Last updated: April 7, 2020
Person
David Gurewitsch
As Eleanor Roosevelt's friend, confidant, personal physician, housemate, and traveling companion during her post-White House years, Dr. David Gurewitsch ultimately became one of the most important figures in the latter part of her life.
Born to Russian-Jewish immigrant parents, Gurewitsch attended medical school in his native Switzerland and then practiced medicine in British-administered Palestine before coming to the United States in the 1930s. He worked for a number of hospitals in the New York area in the late 1930s, joining the staff of the Neurological Institute at Columbia-Presbyterian where he specialized in the treatment and care of poliomyelitis victims. He also maintained a private medical practice of his own. Numbered among his personal patients was Trude Lash, the wife of Eleanor Roosevelt’s close friend Joseph Lash. While visiting the Lashes in New York City in 1944, Eleanor Roosevelt became acquainted with Dr. Gurewitsch, and when she moved from Washington to New York after FDR's death, she asked him to be her personal physician.
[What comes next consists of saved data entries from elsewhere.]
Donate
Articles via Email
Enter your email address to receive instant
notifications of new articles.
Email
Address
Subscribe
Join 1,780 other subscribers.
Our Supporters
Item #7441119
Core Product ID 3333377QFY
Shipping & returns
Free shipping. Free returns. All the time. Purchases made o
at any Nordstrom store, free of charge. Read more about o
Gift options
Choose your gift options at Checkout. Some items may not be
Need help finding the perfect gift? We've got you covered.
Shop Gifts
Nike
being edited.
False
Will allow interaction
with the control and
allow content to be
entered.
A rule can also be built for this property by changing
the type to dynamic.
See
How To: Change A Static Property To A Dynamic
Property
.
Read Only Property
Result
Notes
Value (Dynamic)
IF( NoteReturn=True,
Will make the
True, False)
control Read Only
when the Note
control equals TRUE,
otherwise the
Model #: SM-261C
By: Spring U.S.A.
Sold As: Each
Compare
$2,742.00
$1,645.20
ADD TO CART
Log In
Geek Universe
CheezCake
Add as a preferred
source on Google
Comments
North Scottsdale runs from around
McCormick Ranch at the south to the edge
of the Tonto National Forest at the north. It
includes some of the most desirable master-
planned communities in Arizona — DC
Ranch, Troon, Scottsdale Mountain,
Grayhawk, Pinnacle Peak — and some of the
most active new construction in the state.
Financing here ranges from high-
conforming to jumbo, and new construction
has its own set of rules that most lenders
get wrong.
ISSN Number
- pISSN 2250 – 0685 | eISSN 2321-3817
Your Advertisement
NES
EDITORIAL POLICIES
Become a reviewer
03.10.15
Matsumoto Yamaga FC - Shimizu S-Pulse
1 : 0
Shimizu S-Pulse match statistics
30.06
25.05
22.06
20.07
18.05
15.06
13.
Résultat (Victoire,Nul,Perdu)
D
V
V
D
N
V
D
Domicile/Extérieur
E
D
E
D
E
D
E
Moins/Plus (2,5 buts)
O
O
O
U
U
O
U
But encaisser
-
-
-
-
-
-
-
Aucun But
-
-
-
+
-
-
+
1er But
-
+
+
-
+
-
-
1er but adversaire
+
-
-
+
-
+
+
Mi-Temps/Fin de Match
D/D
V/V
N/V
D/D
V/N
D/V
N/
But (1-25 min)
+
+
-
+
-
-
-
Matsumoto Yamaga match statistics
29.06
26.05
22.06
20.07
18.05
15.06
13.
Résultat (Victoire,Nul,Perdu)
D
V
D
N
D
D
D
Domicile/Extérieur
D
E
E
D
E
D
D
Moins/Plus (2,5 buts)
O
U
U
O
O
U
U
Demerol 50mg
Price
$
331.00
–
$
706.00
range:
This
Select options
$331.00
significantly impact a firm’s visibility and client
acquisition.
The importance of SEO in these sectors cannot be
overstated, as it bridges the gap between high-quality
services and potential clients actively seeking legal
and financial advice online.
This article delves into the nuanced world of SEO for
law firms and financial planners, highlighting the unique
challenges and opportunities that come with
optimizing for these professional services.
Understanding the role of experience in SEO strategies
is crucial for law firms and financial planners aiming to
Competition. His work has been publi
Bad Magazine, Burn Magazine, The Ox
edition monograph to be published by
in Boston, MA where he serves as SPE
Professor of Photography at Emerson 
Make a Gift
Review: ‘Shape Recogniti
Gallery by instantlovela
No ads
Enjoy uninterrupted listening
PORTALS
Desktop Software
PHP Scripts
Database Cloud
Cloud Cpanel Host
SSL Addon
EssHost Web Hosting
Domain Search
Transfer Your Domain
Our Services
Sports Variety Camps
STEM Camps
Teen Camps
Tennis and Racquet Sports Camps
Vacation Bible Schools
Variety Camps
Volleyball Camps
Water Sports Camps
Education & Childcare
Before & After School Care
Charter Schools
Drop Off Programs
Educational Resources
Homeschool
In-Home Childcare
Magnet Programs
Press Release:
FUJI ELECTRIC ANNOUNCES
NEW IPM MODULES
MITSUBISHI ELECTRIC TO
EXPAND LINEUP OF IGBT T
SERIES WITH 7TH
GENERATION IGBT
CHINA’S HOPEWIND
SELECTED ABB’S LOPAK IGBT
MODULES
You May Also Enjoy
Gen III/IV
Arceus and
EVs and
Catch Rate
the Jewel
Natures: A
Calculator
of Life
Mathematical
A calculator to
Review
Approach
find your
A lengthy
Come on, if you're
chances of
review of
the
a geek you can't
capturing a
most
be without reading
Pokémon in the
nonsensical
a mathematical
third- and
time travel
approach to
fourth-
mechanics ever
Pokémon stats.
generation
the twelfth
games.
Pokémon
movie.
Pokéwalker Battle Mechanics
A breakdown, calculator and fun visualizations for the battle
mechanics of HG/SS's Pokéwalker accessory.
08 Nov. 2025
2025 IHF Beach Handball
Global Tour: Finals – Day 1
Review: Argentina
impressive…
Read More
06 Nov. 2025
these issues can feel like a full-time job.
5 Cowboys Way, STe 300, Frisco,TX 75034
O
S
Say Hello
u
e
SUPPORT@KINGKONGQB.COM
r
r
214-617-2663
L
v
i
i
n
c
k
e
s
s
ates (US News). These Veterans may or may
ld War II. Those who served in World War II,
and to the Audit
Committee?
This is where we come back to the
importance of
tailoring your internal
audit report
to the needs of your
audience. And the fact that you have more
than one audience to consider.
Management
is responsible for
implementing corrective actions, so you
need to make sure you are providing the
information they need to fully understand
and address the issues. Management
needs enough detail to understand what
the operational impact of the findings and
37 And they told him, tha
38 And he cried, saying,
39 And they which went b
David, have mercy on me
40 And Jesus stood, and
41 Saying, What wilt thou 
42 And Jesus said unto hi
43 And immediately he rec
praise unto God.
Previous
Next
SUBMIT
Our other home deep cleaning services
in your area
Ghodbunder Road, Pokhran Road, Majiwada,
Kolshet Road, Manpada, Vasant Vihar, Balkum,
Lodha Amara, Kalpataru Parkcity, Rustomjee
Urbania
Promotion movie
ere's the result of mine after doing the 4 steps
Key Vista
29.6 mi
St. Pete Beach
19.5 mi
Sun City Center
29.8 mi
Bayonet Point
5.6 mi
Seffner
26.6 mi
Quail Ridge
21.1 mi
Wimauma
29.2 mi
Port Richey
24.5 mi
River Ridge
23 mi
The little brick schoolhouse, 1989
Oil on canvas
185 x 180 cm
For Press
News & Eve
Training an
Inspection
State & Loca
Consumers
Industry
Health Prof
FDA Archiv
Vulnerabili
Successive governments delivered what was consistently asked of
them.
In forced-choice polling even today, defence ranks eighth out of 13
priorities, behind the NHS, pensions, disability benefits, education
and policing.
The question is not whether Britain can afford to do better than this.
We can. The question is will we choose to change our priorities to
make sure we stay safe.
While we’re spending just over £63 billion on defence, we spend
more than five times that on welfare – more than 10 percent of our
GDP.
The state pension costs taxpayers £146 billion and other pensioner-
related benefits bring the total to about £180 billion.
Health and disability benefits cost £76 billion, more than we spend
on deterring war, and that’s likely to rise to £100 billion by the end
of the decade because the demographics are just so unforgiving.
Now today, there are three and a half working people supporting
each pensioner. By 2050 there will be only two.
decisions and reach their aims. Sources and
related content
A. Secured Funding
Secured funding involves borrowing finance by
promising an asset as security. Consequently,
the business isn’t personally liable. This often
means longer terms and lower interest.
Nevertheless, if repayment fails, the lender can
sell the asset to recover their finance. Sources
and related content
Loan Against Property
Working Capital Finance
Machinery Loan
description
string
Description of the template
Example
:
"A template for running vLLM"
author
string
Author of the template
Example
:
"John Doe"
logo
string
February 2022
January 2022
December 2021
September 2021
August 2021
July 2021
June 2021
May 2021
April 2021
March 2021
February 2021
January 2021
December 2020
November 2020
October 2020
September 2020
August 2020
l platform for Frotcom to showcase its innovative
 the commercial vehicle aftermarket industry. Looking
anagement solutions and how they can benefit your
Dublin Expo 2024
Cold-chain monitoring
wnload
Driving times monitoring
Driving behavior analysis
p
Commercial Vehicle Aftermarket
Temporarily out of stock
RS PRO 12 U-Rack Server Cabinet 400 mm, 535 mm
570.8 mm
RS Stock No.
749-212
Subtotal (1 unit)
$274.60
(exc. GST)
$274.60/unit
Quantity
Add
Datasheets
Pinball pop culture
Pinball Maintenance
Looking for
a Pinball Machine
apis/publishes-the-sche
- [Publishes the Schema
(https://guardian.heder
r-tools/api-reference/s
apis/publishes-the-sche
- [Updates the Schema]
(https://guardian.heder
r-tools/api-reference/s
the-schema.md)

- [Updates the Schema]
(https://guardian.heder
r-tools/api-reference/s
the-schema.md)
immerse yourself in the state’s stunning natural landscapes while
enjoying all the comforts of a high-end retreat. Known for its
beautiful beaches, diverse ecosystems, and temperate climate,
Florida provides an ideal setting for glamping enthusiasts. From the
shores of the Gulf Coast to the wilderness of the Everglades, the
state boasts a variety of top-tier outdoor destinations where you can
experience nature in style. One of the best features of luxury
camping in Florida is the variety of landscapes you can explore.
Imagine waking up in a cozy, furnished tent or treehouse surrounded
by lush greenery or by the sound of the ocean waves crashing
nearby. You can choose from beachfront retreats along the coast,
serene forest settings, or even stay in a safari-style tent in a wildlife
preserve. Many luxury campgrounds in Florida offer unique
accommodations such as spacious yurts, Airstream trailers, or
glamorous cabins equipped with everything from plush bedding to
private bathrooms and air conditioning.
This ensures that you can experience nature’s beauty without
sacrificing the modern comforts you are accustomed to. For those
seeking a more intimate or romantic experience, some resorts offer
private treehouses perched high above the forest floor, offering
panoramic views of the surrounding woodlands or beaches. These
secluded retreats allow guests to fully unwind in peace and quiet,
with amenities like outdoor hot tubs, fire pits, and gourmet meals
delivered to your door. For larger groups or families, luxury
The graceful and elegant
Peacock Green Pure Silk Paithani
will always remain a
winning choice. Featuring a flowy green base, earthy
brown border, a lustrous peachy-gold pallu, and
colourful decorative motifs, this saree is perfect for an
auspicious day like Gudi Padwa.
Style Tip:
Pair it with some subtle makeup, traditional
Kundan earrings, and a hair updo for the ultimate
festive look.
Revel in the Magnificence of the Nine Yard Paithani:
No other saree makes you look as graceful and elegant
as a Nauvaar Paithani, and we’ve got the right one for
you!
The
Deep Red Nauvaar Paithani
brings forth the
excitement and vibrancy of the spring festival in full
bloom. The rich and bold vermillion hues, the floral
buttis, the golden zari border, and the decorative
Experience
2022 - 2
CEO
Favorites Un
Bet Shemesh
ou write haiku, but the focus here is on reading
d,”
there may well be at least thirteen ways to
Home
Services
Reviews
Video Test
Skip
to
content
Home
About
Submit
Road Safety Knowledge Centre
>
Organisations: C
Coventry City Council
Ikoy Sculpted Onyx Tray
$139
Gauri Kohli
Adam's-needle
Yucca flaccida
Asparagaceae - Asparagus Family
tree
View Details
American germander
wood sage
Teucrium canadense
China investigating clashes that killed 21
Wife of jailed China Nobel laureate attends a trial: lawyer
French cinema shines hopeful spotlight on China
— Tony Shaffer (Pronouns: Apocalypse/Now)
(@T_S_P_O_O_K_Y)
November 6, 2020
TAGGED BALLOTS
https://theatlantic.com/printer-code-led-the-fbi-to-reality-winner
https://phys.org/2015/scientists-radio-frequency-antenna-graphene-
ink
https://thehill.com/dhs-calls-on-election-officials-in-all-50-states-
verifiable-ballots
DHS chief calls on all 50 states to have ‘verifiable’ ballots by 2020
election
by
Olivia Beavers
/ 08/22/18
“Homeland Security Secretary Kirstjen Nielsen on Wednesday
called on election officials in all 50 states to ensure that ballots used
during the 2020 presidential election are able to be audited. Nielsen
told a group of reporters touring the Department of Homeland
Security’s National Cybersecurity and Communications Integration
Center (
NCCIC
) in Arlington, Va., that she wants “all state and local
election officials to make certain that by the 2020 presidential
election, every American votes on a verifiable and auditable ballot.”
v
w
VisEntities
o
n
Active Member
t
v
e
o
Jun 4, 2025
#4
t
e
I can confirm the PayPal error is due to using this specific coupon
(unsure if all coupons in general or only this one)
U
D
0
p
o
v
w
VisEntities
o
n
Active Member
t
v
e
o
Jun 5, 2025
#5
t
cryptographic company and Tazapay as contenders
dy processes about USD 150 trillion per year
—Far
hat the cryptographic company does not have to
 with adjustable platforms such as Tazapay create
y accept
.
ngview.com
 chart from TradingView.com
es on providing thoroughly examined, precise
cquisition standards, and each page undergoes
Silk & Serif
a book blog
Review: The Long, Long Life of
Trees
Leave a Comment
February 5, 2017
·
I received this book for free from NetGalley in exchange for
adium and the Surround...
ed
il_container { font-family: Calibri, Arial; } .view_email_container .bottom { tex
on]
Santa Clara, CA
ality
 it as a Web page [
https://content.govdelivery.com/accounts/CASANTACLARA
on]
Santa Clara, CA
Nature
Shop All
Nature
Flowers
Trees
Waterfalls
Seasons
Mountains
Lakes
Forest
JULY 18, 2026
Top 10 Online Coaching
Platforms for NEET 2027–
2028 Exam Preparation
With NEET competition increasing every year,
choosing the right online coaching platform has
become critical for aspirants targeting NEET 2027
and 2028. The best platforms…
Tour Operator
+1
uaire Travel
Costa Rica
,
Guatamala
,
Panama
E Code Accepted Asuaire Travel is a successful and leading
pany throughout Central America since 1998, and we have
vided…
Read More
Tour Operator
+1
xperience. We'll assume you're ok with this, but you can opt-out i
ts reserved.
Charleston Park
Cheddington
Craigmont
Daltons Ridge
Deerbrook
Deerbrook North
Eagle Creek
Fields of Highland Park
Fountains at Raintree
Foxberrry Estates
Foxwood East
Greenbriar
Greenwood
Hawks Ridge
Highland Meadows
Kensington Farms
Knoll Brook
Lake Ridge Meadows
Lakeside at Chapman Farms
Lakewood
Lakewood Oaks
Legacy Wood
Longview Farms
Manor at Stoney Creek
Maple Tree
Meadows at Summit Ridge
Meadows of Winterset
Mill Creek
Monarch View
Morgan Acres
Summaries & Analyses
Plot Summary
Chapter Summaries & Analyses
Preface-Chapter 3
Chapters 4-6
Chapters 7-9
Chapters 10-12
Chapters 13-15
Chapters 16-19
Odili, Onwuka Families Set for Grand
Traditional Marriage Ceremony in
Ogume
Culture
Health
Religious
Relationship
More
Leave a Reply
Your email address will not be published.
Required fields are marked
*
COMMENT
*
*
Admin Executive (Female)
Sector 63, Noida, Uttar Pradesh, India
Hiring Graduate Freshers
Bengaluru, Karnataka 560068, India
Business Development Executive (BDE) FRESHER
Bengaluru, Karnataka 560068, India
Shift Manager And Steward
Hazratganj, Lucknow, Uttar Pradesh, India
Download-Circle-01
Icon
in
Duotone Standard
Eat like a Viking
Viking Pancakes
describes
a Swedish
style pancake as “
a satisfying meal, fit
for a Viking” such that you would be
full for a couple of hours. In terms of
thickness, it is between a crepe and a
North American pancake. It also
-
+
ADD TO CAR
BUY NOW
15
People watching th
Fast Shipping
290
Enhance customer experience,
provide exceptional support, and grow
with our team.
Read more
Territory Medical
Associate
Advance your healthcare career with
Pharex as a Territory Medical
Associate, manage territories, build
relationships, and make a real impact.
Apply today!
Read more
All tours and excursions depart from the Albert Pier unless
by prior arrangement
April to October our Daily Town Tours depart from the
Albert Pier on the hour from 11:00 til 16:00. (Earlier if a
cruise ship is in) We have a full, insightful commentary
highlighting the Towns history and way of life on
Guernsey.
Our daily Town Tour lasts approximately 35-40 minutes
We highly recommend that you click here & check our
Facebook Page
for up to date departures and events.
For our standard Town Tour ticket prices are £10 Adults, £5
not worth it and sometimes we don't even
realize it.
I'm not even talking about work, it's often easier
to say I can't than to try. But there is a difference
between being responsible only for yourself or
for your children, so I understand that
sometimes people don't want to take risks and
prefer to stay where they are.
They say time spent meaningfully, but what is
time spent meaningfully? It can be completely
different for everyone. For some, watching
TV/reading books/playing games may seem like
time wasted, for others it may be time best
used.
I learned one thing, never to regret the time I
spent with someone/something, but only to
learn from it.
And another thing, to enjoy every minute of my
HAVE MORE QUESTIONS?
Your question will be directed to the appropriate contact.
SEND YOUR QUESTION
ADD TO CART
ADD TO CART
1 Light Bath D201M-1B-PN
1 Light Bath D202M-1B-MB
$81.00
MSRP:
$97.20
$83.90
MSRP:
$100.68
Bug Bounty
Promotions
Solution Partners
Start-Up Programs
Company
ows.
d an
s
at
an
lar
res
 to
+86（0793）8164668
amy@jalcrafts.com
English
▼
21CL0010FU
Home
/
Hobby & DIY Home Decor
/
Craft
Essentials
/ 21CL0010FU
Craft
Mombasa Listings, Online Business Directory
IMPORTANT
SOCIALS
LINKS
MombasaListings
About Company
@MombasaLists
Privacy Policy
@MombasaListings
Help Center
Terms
Gurewitsch and Roosevelt were cordial and friendly, but their friendship did not begin in earnest until late in 1947 when Gurewitsch was diagnosed with tuberculosis and needed to return to Switzerland for treatment. Unable to find adequate passage on his own, Roosevelt arranged for him to travel with her on the same plane that was taking her to Geneva for a meeting of the United Nations Commission on Human Rights. When the plane was grounded because of heavy fog in Ireland, Roosevelt looked after Gurewitsch and over the course of their two-day delay, a bond was struck that would last until ER's death in 1962.
Gurewitsch was an open and sympathetic man. Roosevelt felt comfortable confiding in him many of her anxieties and preoccupations. They corresponded with each other regularly and, over the next fifteen years. Gurewitsch would accompany Roosevelt to no fewer than thirteen different countries on her international trips. In 1958, Gurewitsch married Edna Perkel at a ceremony in Roosevelt’s New York City apartment. Soon after, Roosevelt and the Gurewitsches jointly purchased a townhouse located on Manhattan's Upper East Side, revealing just how close Roosevelt had become with the Gurewitsches, especially David. As Roosevelt battled severe anemia and tuberculosis of the bone marrow, she increasingly relied on Gurewitsch for medical and emotional support. He remained her primary physician until her death on November 7, 1962.